En réformant les retraites sans toutefois toucher aux pensions des retraités dont le poids démographique menace pourtant la viabilité du système, Emmanuel Macron compte avant tout conforter son socle électoral. Un tiers des plus de 65 ans a voté Nathalie Loiseau aux européennes. Un poids considérable, les personnes âgées étant la tranche de l’électorat la plus mobilisée lors des élections. L’horizon de l’exécutif n’est pas 2025 – date à partir de laquelle la réforme des retraites commencerait progressivement à s’appliquer – mais 2022. Échéance pour laquelle Macron aura à nouveau besoin d’un soutien clair et massif des plus de 65 ans pour s’assurer la victoire.
Les perdants
Dans le même temps, Édouard Philippe a annoncé le 11 décembre dernier que les personnes nées avant 1975 ne seront pas concernées par le nouveau système. Quand l’un des principaux arguments avancés pour faire accepter une réforme repose sur son report dans le temps, c’est que la première génération concernée par son application sera lésée par rapport aux précédentes.
Et en l’espèce, ceux qui se verront appliquer la réforme seront les actifs de 30-50 ans. Or cette tranche constitue le cœur sociologique de l’électorat du Rassemblement National. La génération des actifs sur le dos de laquelle tout le système de retraite par répartition repose, mais aussi celle des parents qui s’inquiètent pour l’avenir de leurs enfants, la première génération à avoir grandi avec l’immigration de masse, celle des Gilets Jaunes originels, celle animée par un double sentiment de déclassement et de dépossession.

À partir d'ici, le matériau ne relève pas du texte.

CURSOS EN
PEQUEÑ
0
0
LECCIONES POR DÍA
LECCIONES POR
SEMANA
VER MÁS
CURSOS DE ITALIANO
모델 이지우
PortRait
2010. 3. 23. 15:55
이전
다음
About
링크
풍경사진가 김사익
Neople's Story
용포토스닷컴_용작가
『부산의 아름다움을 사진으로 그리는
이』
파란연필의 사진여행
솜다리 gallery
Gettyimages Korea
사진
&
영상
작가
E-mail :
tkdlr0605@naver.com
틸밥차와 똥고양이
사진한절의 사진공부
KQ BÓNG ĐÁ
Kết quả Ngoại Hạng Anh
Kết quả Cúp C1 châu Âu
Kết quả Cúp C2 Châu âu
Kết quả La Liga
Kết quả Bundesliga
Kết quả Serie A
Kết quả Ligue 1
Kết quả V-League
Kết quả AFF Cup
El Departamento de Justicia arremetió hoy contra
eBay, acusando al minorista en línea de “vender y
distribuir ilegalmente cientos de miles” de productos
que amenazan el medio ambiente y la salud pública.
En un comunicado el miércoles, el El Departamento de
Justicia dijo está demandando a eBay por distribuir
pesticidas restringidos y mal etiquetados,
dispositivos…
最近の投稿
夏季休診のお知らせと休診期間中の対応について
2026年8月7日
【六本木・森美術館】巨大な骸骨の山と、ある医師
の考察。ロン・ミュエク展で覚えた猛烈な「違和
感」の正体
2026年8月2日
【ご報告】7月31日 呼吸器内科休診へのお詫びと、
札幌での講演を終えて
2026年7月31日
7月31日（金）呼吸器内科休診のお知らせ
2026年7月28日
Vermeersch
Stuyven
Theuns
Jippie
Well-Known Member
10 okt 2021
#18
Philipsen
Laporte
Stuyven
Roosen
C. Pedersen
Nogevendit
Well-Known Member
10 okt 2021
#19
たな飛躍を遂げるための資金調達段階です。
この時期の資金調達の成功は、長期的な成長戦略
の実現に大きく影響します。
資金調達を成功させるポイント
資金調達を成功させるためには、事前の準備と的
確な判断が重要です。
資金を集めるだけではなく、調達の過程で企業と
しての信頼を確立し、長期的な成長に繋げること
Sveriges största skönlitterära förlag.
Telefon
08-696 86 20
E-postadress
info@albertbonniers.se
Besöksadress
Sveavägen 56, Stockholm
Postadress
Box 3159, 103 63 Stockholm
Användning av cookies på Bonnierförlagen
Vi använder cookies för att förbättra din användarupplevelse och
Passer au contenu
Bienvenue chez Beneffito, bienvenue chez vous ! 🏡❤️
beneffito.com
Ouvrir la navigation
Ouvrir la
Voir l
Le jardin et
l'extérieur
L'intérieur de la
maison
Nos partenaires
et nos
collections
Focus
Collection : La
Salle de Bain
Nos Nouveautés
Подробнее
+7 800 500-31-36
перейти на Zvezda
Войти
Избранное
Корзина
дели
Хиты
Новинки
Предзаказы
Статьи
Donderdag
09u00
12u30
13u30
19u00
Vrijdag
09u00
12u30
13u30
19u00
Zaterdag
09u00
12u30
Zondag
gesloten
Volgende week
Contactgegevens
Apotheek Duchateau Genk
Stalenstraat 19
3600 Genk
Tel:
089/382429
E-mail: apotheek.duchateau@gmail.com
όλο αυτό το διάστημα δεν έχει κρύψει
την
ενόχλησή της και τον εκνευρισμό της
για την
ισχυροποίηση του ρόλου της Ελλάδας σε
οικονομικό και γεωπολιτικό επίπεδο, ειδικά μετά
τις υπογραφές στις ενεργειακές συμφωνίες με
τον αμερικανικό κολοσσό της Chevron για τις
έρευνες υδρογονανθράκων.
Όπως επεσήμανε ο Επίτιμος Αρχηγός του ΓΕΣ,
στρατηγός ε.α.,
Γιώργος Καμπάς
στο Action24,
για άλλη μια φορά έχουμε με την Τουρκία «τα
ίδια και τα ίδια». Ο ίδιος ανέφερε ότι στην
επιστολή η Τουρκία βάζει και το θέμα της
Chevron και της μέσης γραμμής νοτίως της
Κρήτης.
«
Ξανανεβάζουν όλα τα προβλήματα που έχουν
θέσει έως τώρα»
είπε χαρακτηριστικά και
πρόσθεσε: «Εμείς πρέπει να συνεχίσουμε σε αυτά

Pas de victoire sans les retraités
Si le RN parvient à séduire l’électorat des actifs, celui des retraités constitue pour lui un véritable boulet électoral : au second tour en 2017, Marine Le Pen n’avait réalisé que 22 % des voix chez les plus de 70 ans.
Photo du vote selon l’âge
Il est tentant de pester contre une génération qui semble accorder plus d’importance au maintien de ses revenus qu’au destin de son peuple. Mais si victoire électorale il doit y avoir, il ne faut pas insulter les retraités, mais les rassurer. Ne serait-ce que parce que dans nos sociétés occidentales vieillissantes, il n’y a pas de victoire électorale sans percée chez les personnes âgées. Des États-Unis à l’Italie en passant par le Royaume-Uni ou la France, il est très difficile de gagner avec un retard tel que celui du RN dans cette tranche d’âge. La victoire ne peut passer que par l’union des actifs des classes moyennes et populaires et d’une partie des personnes âgées. Les uns doivent être sur-mobilisés, tandis que les autres doivent être rassurés, au moins pour une partie d’entre eux.
Les retraités ou les immigrés
Or, sur la question des retraites, la lutte contre l’immigration et la mise en œuvre de mesures de remigration sont objectivement les meilleurs moyens de mobiliser un électorat inquiet pour sa pension. La raison est mathématique : démographiquement, les papy boomers et les immigrés sont deux populations en pleine croissance. Les actifs français ne pourront plus indéfiniment porter sur leur dos le poids toujours plus lourd de deux populations dépendant des pensions et des aides. Dans la décennie 2020 à venir, les gouvernements français devront faire des choix et nécessairement réduire les droits des uns pour continuer à financer ceux des autres. Faire infuser cette donnée dans l’électorat retraité constitue sans doute un levier – parmi bien d’autres – d’une victoire dont l’imminence apparaît chaque jour plus vitale et nécessaire.